■ Texte à lire
════════

N’écoutant que son courage, entre la grande prière et le couscous familial, le voilà en gandoura et muni d’une vilaine matraque se faisant filmer par ses voisins en train de combattre « le crime de prostitution, zina, et d’adultère » parce que c’est bien connu, dit-il, un rien raciste, « l’arabe ne comprends que le kellouz », la matraque. Et puis ajoute-t-il : « …si ce n’est pas nous qui va le faire, la police ? elle fait rien, elle est d’accord… », en français dans le texte.
Ouverture de la chasse
Avançant tel un canard vers les lieux du crime, à proximité des rochers, la chasse peut commencer : « Hey, hey, crie-t-il en direction des amoureux cachés, allez, sortez de là, vous n’avez pas honte, saleté va… » Les criminels, trois couples surpris à la vue de ses énergumènes, humiliés et quelques peu effrayés, sortent de l’ombre comme on fait sortir des lapins de leurs terriers. Les voilà, jouant les rôles secondaires, pendant que Mr Guestal se donne le rôle principal dans « mon petit djihad à moi tout seul que ma tête elle m’a dit de le faire pour édifier les croyants et qu’en plus je me filme fièrement. » Pendant que la bande son défile comme un grand n’importe quoi, histoire de justifier cet acte de bravoure : « Les gens meurent à la Mecque, dit l’un de ses accompagnateurs, et eux ils sont là…»

════════

■ Documents fournis
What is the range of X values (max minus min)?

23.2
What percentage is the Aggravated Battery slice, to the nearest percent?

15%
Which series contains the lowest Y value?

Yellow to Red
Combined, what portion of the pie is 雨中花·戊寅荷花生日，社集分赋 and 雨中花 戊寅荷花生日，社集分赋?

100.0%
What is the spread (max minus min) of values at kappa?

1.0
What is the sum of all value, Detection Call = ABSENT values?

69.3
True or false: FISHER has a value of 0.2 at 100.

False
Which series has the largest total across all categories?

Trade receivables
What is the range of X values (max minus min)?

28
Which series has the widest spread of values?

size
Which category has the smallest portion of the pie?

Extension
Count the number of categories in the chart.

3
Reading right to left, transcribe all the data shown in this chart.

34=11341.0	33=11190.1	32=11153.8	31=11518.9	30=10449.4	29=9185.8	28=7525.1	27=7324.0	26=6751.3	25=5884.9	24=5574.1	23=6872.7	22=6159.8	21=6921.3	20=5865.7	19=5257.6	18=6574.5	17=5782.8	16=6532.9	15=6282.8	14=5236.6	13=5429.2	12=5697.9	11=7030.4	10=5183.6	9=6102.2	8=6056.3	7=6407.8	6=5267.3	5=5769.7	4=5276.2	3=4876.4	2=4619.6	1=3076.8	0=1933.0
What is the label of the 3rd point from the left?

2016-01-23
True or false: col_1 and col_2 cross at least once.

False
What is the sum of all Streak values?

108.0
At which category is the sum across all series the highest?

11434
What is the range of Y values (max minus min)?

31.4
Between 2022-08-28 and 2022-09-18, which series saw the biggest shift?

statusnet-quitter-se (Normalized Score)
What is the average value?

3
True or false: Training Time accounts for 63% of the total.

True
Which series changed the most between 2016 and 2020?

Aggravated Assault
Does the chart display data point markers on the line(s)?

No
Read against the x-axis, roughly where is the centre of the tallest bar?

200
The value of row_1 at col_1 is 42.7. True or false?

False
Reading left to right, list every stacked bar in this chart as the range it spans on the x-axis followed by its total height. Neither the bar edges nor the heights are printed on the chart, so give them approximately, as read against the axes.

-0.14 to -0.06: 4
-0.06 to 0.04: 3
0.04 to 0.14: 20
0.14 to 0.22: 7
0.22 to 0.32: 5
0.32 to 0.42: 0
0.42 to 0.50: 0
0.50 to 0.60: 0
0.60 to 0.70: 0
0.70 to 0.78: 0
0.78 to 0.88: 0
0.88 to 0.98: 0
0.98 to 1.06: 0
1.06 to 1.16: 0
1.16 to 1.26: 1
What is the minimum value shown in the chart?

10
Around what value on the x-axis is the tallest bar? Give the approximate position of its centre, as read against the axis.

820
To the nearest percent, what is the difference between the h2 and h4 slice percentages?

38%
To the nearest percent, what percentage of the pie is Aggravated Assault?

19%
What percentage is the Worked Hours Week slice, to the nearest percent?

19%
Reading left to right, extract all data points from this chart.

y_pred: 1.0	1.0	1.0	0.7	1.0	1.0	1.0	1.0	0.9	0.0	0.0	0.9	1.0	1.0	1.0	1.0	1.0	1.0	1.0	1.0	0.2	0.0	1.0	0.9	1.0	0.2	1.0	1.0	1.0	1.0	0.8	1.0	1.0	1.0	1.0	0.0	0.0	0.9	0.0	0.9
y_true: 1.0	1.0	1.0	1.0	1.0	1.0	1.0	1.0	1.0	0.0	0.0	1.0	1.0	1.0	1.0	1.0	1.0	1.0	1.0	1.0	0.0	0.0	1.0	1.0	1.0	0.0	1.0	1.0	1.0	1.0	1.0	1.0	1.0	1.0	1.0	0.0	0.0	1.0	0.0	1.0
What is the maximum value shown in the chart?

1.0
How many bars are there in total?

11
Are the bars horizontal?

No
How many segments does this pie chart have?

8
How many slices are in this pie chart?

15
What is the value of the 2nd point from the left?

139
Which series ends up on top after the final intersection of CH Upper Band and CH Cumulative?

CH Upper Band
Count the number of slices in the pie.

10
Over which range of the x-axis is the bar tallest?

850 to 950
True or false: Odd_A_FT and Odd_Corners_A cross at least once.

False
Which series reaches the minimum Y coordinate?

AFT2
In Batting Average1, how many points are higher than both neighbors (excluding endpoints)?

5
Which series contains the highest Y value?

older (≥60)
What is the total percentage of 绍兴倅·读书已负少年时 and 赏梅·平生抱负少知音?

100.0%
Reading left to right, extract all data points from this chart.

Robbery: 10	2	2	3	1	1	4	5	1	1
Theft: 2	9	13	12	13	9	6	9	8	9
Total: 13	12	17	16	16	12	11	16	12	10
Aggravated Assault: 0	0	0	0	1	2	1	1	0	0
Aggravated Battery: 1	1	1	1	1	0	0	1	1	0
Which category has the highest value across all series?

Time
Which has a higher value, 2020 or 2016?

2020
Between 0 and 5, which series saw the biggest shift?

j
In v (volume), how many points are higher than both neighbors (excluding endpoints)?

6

════════

Résumez en quatre phrases au plus le paragraphe du texte à lire qui commence par « Avançant tel un canard », en conservant ses faits principaux.

■ Réponse attendue
Mr Guestal s'avance vers les lieux du crime, près des rochers, et lance la chasse en criant aux amoureux cachés de sortir et en leur demandant s'ils n'ont pas honte. Trois couples, surpris, humiliés et un peu effrayés, sortent alors de l'ombre. Ils jouent les rôles secondaires tandis que Mr Guestal se donne le rôle principal et se filme fièrement. Pour justifier cet acte, l'un de ses accompagnateurs affirme que des gens meurent à la Mecque pendant que ces couples sont là.